There are a couple trivial optimizations that could be applied. First, once the part collides in one position, there is no need to check any additional possible collisions of the part. This provides a significant speedup. Additionally, if the sheet region is completely empty, there is no need to check for the collisions. This provides a significant speedup while the sheet is mostly empty.

GPU Theoretical Behavior

Ignoring the the real world, the GPU is a very powerful component. For this research we are concerned principally with bit operations. These are fast, happening in a single clock cycle. Therefore, calculating the theoretical performance (without memory delays or bus conflicts) per clock cycle is as simple as:

_Number Streaming Multi Processors_ * _# Resident Warps_ * 32 _(Threads per warp)_ * 32 _(Bits per integer)_

And per second the prior formula times the clock rate. The number of bit-level computations performed per second. For our two example GPUs are:

GTX 1060: $1.966E15$ bit comparisons per second
GTX 1060: $1.966E15$ bit comparisons per second

Depending on your sampling resolution, you can convert this to a square inches number:

Name	300 DPI	600 DPI	1000 DPI	10000 DPI
GTX 1060	$2.185E10$	$5.461E9$	$1.966E9$	$1.999E7$
GTX 3090	$1.672E11$	$4.180E10$	$1.505E10$	$1.505E8$

Or In terms of football fields (including endzones):

Name	300 DPI	600 DPI	1000 DPI	10000 DPI
GTX 1060	$2.634E+03$	$658.4$	$237.0$	$2.370E$
GTX 3090	$2.016E+04$	$5.039E+03$	$1.814E+03$	$18.14$

Once the real world is taken into consideration, this number reduces _by many orders of magnitude_. Additionally, it is not as simple as checking if a part can go in _A_ place, but rather checking if a part can go in _ALL_ places.

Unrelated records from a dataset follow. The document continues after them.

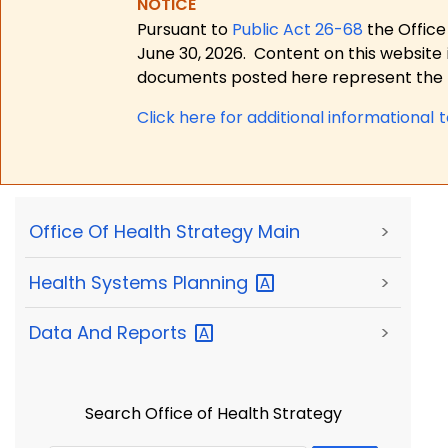
NOTICE
Pursuant to
Public Act 26-68
the Office
June 30, 2026.
Content on this website 
documents posted here represent the m
Click here for a
dditional informational 
Office Of Health Strategy Main
>
Health Systems
Planning
>
Data And
Reports
>
Search Office of Health Strategy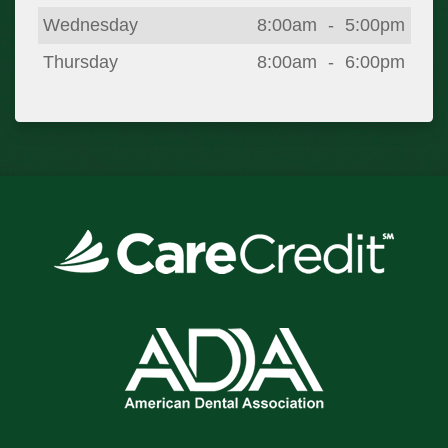
Wednesday
8:00am
-
5:00pm
Thursday
8:00am
-
6:00pm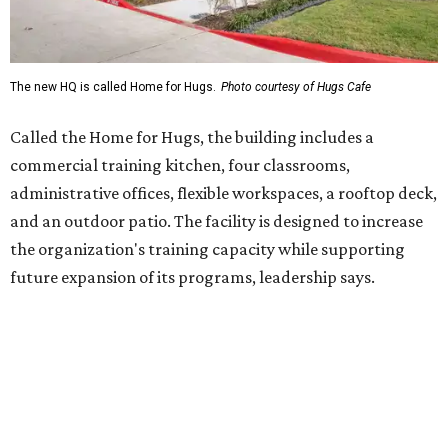
future expansion of its programs, leadership says.
Hugs Café Inc. is a McKinney-based nonprofit social
enterprise that provides hospitality training and
competitively paid employment for individuals with
intellectual and developmental disabilities. Its flagship
venture is Hugs Café, which offers on-the-job experience
in an inclusive restaurant environment.
Dining at Hugs Cafe
Founded in 2015 by Ruth Thompson, the organization has
grown from a single McKinney café into a network that
now includes two café locations (
the other's
at 2918 Live
Oak St. in Dallas), along with two Hugs Training
Academies, the new headquarters, and affiliate partners
across the country.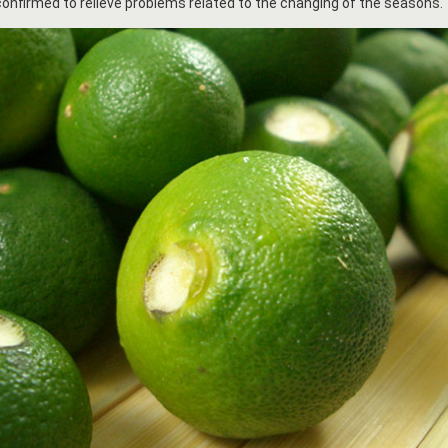
onfirmed to relieve problems related to the changing of the seasons.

GPU Actual Behavior and Future Work Directions

$1.665E7$ DPI per Second (currently, RTX 1060), or about $1000$ sq in per second.

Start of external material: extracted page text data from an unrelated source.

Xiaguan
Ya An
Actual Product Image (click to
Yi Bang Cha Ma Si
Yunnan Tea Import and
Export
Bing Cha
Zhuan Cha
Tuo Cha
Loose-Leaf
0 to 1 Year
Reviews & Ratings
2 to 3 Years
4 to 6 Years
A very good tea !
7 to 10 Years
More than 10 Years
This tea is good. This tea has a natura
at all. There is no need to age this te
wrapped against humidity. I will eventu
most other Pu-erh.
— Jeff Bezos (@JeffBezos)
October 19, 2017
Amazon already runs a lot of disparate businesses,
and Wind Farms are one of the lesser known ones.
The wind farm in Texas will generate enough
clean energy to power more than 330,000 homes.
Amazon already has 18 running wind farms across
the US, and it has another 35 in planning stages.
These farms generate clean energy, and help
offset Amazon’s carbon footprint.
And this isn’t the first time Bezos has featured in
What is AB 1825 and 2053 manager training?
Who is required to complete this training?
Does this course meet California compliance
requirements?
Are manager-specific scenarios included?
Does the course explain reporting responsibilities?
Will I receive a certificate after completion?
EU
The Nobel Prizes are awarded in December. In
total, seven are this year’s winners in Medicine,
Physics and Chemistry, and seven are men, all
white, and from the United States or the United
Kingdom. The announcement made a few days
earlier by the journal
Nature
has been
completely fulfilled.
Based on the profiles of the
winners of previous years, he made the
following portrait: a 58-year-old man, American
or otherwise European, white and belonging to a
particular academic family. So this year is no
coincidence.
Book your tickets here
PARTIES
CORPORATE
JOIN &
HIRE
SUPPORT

I used 170 DPI. This is because I wanted a sheet of 24in x 48in and at 170 DPI the sheet requires 128 x 255 32bit registers, which seemed like a nice number.

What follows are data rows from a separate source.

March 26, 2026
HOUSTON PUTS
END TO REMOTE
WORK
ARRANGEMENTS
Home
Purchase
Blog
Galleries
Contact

It takes about 1 second to calculate all the collisions of the part (4 seconds without trivial optimizations).

It takes about 100us to bake a part into the sheet.

It takes about 40us to determine the first free space.

Ignoring the collision map generation for the moment, the algorithm is quite fast. There is some overhead in copying to and from the device but overall insignificant compared to that of the collisions calculations. However, there is still some relatively simple design choices that can be applied. The first is transitioning to device primary compute. If all the parts were loaded to the GPU before the kernel launches, there is no need to return to the CPU. Moreover, the kernel could run asynchronously, allowing the CPU to do other tasks. This is part of Dynamic Parallelism (see later) which I could not make work.

Another optimization is the computation of reflections and rotations on the GPU device. It should be a relatively fast operation, on the order of baking the part. If coupled with a device primary architecture, would allow the entire process to run efficiently completely within the single device.

Handling an arbitrary sheet size is trivial; take the starting sheet and mask off the region that is used. Additionally, this could be used to mask off holes or other items that cannot be included in any part, allowing for greater yield on damaged sheets.

Dynamic Parallelism provides the greatest potential for improvement. This is the process of intelligently allocating more threads and kernels to regions with more detail. Effectively this is some form of recursive quad-tree-esque branching. Since most of the space is either densely full with parts or empty without parts, this is a potential major performance improvement.

Dynamic Parallelism Api Principles: https://developer.nvidia.com/blog/cuda-dynamic-parallelism-api-principles/

Tensor cores may provide another area of potential improvement. If the decision herein can be modeled as a tensor operation, the specialized tensor cores will likely provide better performance. However, one key problem exists with the architecture of the tensor cores: they are designed for floating point operations. I do not know if they support integer bitwise operations, but do not recall seeing them at any point in the documentation.